A: So is it that with consistency, racism is the most fundamental problem? Here’s a thing I’ve been saying for a while: that when dealing with China, or people from other parts of Asia, we – that’s, we westerners – just can’t imagine that they have the same level of complex subjectivity. So we go to cross-cultural trainings, and we learn about cultural traits and strategies, and that helps. To some extent. We can anticipate a few things.

But here’s the crux. One of the premises of cross-cultural understanding is still that everyone is fundamentally different. It’s impossible to reach predictability on the individual level. So we need shortcuts, like evaluation grids or other thing like that, artificially created. They give us an illusion that we’re getting closer to the individual – because we know that they come from a collective culture, and so they will be doing x, y, z. But in fact, this might just cement our prejudice.

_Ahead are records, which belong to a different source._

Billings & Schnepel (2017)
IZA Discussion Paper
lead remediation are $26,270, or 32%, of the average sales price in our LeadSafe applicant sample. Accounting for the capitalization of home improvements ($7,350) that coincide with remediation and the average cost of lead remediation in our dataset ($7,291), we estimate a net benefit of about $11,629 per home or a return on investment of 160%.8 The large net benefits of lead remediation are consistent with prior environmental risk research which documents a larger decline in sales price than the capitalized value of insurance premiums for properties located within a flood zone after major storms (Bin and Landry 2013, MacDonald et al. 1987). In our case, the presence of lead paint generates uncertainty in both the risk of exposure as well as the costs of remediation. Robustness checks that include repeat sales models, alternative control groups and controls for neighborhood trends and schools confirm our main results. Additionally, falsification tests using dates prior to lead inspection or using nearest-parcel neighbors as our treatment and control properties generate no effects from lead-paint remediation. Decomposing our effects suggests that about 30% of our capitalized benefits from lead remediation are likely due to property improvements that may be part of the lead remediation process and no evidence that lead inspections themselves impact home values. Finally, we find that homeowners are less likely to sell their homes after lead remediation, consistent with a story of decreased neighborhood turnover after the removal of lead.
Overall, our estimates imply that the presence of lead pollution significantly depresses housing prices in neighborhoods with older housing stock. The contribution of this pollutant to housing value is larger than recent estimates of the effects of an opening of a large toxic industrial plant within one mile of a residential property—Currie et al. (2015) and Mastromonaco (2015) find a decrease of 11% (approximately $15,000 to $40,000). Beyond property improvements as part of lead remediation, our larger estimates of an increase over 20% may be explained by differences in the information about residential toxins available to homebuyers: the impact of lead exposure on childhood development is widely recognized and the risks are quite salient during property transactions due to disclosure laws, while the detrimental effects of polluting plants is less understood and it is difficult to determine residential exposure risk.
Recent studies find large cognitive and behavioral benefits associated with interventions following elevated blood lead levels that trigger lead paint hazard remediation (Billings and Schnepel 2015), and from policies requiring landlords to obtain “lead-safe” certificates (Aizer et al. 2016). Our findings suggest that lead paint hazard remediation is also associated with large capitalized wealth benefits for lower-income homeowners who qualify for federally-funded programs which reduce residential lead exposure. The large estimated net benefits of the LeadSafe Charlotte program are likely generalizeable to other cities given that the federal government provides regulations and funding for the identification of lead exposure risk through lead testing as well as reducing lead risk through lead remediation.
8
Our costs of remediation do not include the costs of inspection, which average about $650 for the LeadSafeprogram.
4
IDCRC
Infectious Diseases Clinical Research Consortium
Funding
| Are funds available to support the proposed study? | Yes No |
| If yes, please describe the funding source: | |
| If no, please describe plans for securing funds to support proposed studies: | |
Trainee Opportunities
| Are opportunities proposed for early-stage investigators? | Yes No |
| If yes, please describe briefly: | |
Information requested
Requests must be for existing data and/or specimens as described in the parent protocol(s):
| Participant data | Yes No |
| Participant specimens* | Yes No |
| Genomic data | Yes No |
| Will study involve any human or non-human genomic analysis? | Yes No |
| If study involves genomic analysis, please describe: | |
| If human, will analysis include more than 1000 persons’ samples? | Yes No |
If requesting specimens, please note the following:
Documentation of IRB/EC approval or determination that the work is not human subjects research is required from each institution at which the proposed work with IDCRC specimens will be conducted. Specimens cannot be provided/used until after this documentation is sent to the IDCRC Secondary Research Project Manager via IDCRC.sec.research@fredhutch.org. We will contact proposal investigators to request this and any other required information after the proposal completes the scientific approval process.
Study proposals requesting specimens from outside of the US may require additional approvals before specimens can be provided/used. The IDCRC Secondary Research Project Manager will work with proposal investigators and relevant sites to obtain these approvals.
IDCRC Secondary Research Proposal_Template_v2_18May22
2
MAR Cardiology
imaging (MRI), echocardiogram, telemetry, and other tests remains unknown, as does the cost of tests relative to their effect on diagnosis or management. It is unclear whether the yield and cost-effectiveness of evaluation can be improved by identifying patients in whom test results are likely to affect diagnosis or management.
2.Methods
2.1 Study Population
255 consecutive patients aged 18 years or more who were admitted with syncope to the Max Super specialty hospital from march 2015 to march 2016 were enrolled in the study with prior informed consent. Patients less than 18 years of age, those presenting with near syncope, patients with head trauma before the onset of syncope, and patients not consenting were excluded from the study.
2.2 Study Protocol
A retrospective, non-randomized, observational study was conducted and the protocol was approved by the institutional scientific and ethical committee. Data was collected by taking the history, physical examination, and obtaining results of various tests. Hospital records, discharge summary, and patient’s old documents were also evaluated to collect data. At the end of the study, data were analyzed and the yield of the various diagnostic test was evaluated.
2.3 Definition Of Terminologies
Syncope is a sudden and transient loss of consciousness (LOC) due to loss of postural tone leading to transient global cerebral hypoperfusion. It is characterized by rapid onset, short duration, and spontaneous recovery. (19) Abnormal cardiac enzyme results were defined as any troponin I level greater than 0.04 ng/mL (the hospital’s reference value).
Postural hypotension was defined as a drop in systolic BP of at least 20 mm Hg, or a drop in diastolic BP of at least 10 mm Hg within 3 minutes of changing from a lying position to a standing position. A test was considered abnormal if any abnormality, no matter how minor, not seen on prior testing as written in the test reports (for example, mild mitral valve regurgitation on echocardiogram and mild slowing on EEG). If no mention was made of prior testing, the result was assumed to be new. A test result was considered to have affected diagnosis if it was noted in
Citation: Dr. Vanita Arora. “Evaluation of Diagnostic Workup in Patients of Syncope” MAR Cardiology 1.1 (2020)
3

B: OK, here’s another angle. At any moment, any situation can evolve in an infinite number of ways. We face an infinite number of possibilties. And so, consistency might be about reducing the risk that we’ll be overwhelmed by the burden of choice. So, consistency reduces freedom in a way – because it’s about letting the past shape the present – but it also reduces cognitive load, and that’s a form of freedom.

A: So what you’re saying is, consistency can fall on the side of prudence, or the side of sloth?

B: Yep. And that would mean consistency is morally neutral. it is not in itself a virtue, or a value.

A: OK, so then, consistency – is it a form of mediocrity, dumbness? Should we say that it obliterates our capacity to understand the world in its complexity, and have us behave the same in all situations, rather than adapt. That if we’re consistent, we lack the capacity to understand the unique originality of any situation? Or the willingness to do that? Then it would mean that our life is just the performance of a stereotype. And at worst, consistency is just the pure banality of evil?

B: I think it depends. In a leadership situation, what if a person makes different decisions but has consistency in their principles, a line, or a direction that they follow consistently? This creates predictability, not in the manner that the person adapts, but how the person adapts, but what remains important. And this can create trust. So here, consistency is capacity for a person to act with just one voice, in all different situations, rather than changing all the time. It’s the opposite of schizophrenia, or hypocrisy.

A: So then, if we were to push for greater consistency between the personal and the professional, that could lead to higher virtue – and a stop to the practice of acting as a sociopath in business, and a good citizen privately.